[Start Data in this exercise]

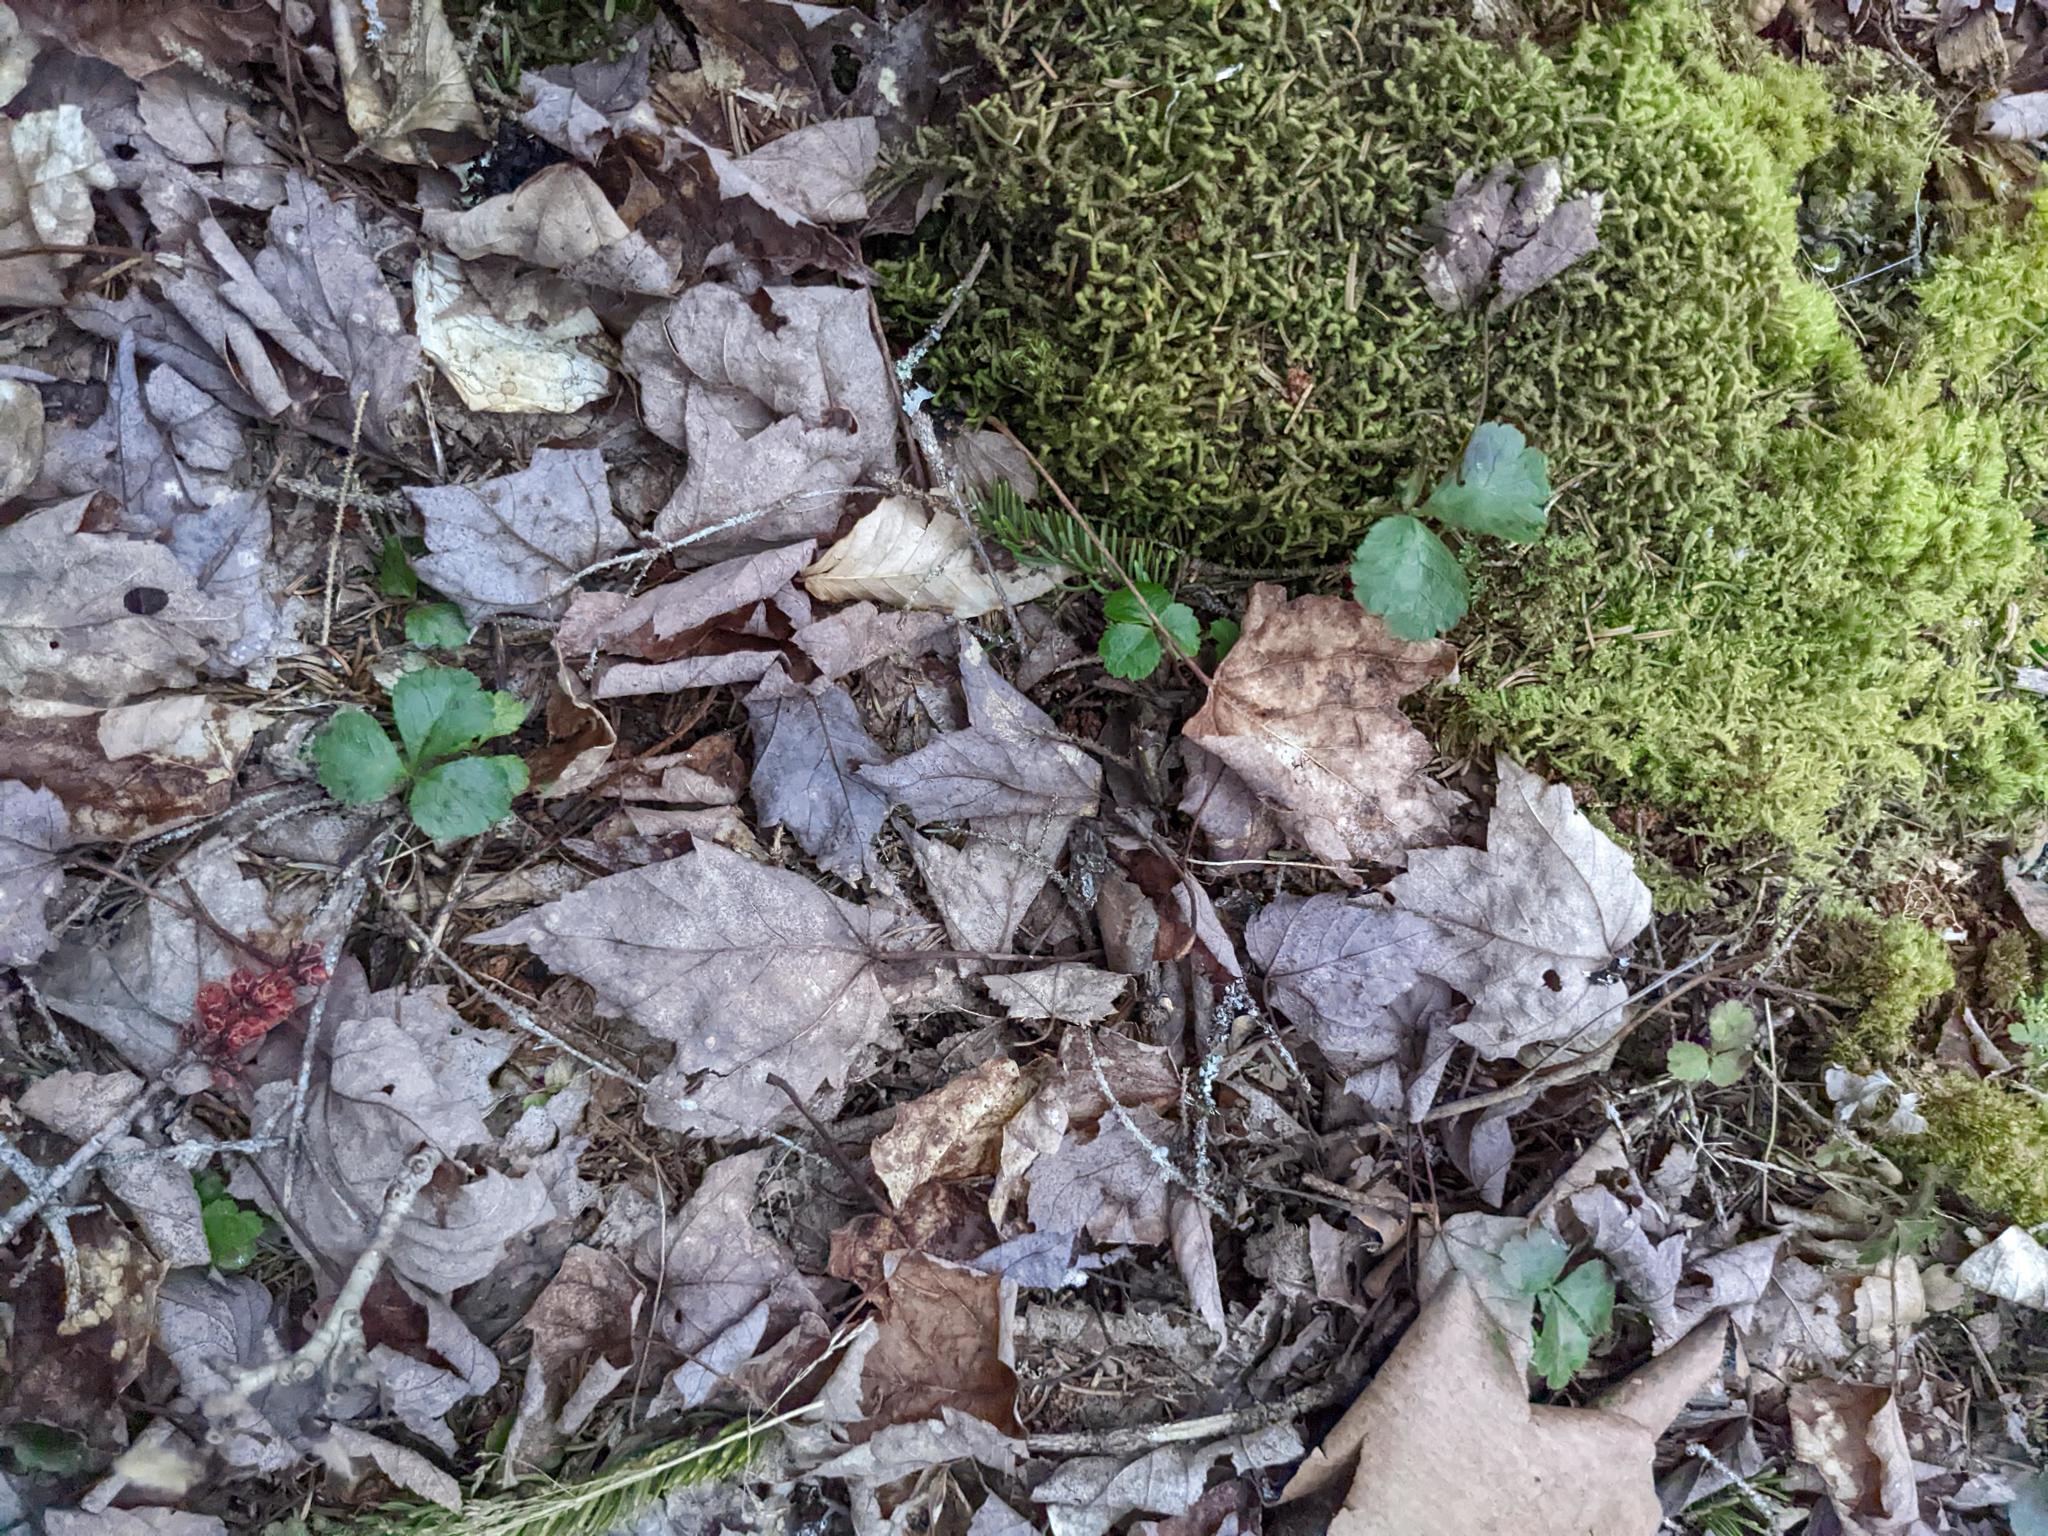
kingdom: Plantae
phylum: Tracheophyta
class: Magnoliopsida
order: Ranunculales
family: Ranunculaceae
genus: Coptis
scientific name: Coptis trifolia
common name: Canker-root
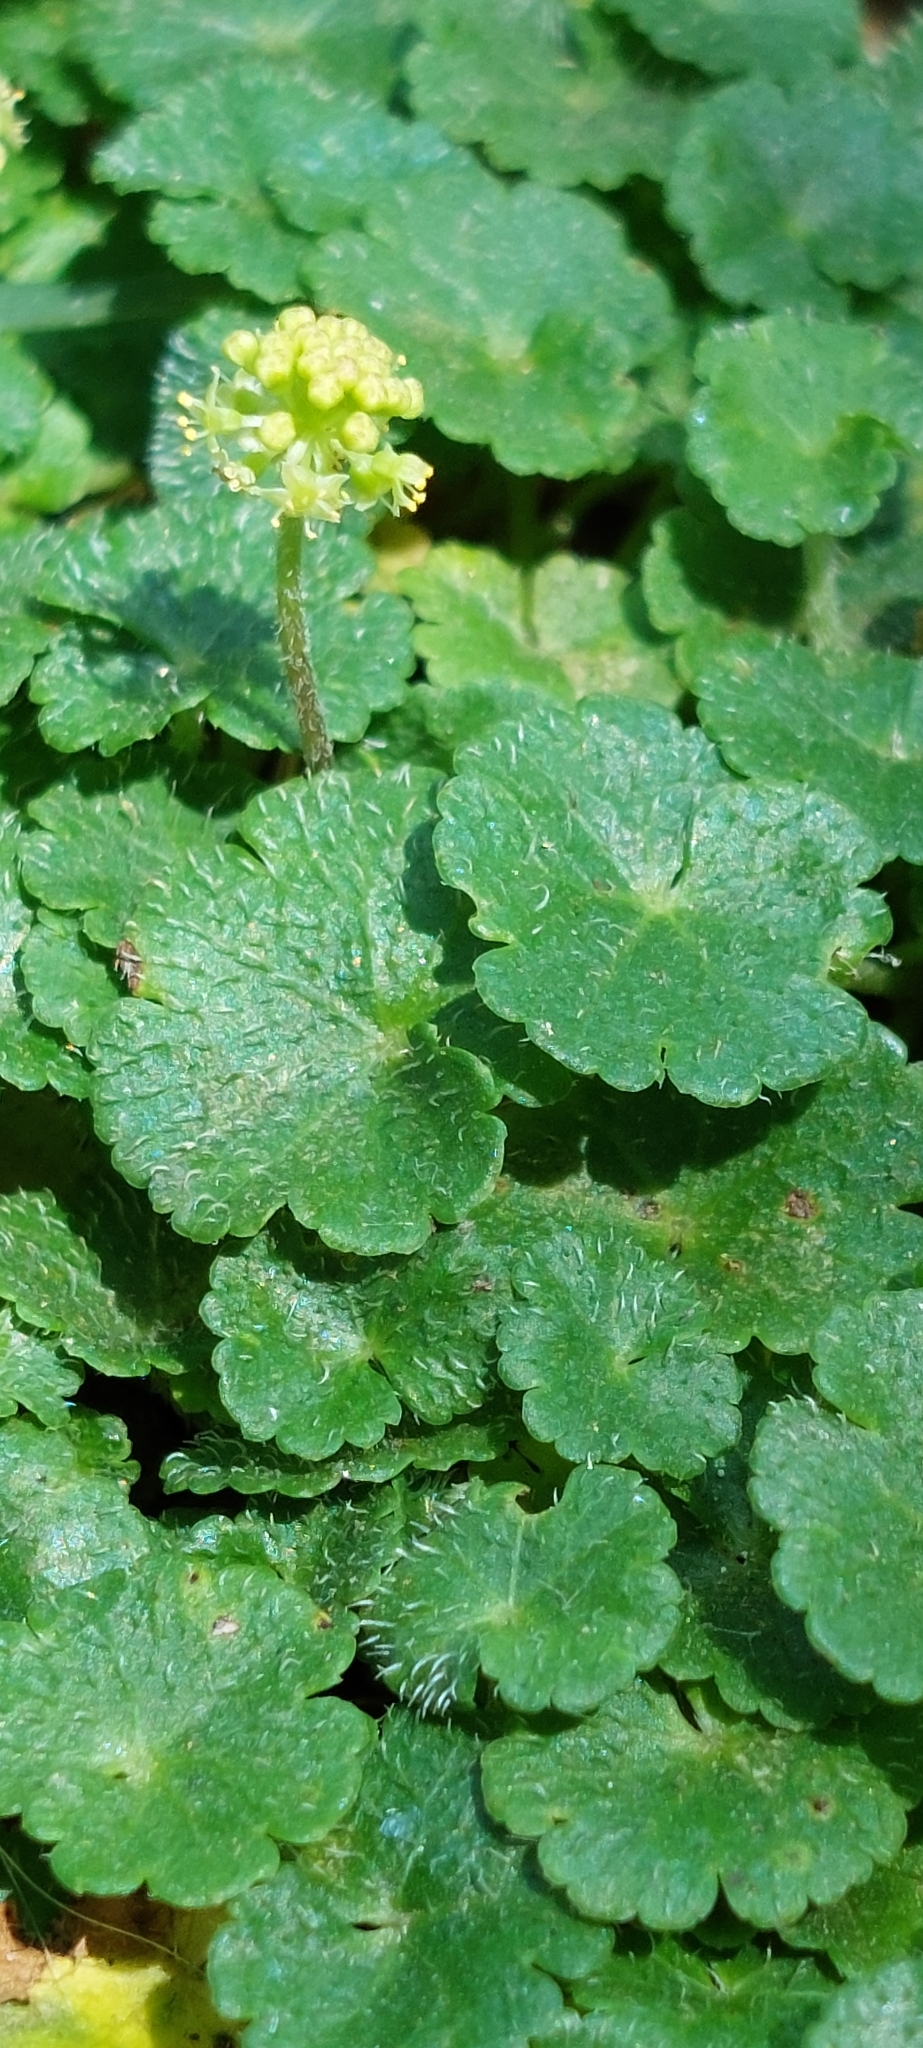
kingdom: Plantae
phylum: Tracheophyta
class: Magnoliopsida
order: Apiales
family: Araliaceae
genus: Hydrocotyle
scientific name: Hydrocotyle bonplandii
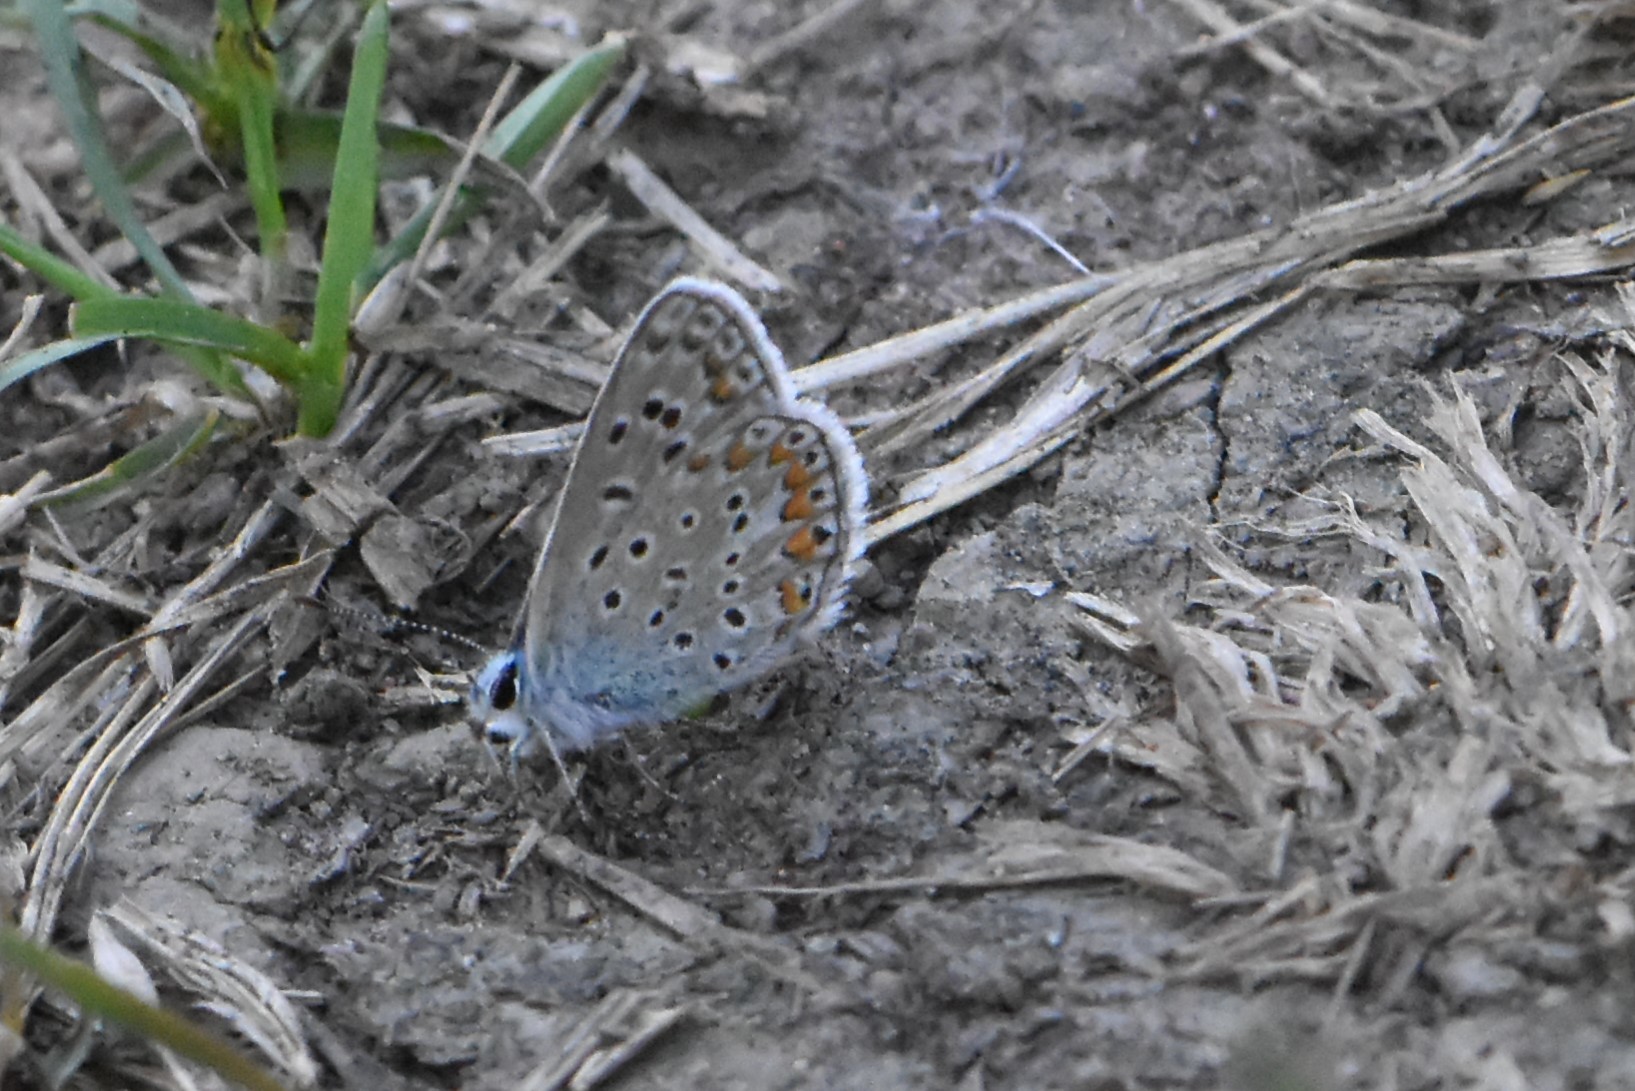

[End Data in this exercise]

| Required work |
Print every text line from the items above word for word, omitting the pictures.

| Task response |
kingdom: Plantae
phylum: Tracheophyta
class: Magnoliopsida
order: Ranunculales
family: Ranunculaceae
genus: Coptis
scientific name: Coptis trifolia
common name: Canker-root
kingdom: Plantae
phylum: Tracheophyta
class: Magnoliopsida
order: Apiales
family: Araliaceae
genus: Hydrocotyle
scientific name: Hydrocotyle bonplandii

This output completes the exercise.